Input for this task:

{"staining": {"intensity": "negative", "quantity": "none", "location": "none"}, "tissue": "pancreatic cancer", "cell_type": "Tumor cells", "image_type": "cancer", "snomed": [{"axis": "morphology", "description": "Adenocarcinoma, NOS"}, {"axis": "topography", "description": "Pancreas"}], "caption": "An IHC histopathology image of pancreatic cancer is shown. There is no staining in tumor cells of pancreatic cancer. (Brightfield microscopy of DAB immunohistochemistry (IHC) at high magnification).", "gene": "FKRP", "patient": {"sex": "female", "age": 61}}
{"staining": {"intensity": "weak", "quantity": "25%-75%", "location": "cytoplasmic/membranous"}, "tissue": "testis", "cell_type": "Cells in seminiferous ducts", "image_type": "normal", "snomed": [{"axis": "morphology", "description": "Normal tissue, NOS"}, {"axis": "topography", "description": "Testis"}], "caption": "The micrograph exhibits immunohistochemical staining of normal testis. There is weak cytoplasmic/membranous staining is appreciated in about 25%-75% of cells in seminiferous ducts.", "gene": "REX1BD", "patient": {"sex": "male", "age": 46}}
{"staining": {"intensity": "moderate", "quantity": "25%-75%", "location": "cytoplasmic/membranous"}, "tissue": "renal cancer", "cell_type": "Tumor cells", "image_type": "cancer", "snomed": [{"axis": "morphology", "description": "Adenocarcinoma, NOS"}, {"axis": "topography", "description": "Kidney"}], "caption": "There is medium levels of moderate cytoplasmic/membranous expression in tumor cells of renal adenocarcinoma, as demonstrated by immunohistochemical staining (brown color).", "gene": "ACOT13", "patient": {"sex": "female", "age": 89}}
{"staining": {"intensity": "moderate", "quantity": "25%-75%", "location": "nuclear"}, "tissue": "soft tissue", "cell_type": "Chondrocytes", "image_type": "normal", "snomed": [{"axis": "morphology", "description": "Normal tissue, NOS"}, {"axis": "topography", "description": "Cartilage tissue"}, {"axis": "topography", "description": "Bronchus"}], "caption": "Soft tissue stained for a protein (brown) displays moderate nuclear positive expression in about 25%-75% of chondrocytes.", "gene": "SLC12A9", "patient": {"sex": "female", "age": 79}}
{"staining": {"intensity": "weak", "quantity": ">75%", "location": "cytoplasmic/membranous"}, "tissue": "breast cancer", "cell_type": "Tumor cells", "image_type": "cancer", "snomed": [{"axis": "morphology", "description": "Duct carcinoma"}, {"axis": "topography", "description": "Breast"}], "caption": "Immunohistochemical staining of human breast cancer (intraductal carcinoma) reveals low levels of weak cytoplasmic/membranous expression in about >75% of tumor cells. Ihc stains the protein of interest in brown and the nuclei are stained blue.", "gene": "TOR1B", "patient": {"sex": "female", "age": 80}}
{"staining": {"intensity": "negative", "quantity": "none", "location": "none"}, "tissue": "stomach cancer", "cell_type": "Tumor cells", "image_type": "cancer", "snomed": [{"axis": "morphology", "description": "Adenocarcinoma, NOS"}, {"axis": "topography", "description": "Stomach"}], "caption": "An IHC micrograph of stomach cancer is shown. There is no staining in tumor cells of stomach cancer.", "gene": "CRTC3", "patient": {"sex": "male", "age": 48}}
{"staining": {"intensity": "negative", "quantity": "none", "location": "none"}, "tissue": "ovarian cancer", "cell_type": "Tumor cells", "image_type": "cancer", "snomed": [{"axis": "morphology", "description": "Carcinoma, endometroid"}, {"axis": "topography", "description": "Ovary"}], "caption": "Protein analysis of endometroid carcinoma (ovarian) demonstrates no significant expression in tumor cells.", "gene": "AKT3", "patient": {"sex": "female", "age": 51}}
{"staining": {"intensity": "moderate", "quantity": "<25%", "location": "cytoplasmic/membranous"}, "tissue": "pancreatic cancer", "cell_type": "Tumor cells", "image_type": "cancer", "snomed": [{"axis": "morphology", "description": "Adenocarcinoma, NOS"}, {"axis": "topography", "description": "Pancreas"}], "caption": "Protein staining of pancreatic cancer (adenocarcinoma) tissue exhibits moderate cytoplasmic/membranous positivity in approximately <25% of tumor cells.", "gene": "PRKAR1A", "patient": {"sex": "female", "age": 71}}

Problem to solve: For the data above, state how many of its lines contain the word "pancreatic", giving no other text.

Response area: 2